Data listing =
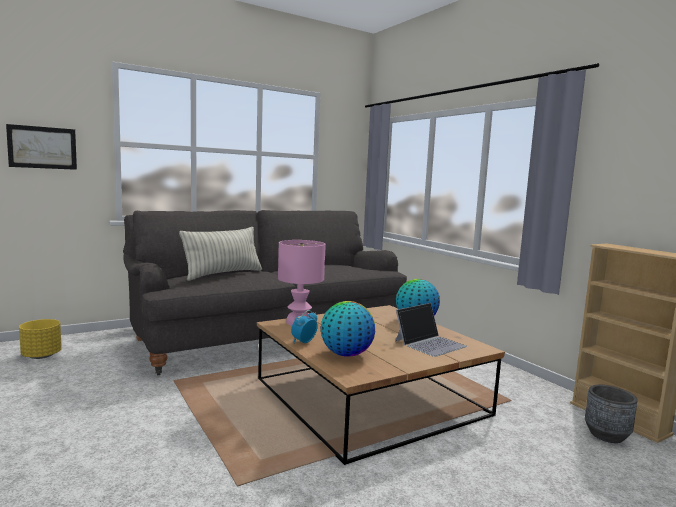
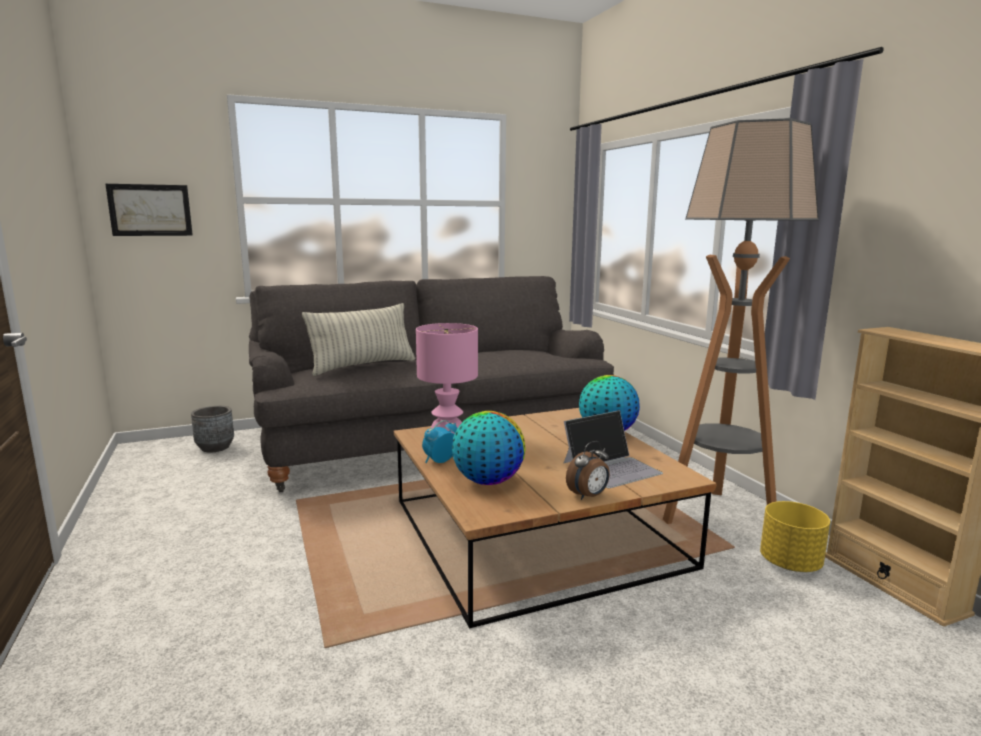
camera: 10 degrees right, 5 degrees up
yellow planter [19,319,62,359] -> yellow planter moved to [760,501,830,572]
grey planter [585,385,638,443] -> grey planter moved to [191,406,234,453]
none -> alarm clock [566,441,610,500]
none -> floor lamp [663,118,819,524]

Task details = Strip out the pictures and quote the remaining data word for word.

Problem solution =
camera: 10 degrees right, 5 degrees up
yellow planter [19,319,62,359] -> yellow planter moved to [760,501,830,572]
grey planter [585,385,638,443] -> grey planter moved to [191,406,234,453]
none -> alarm clock [566,441,610,500]
none -> floor lamp [663,118,819,524]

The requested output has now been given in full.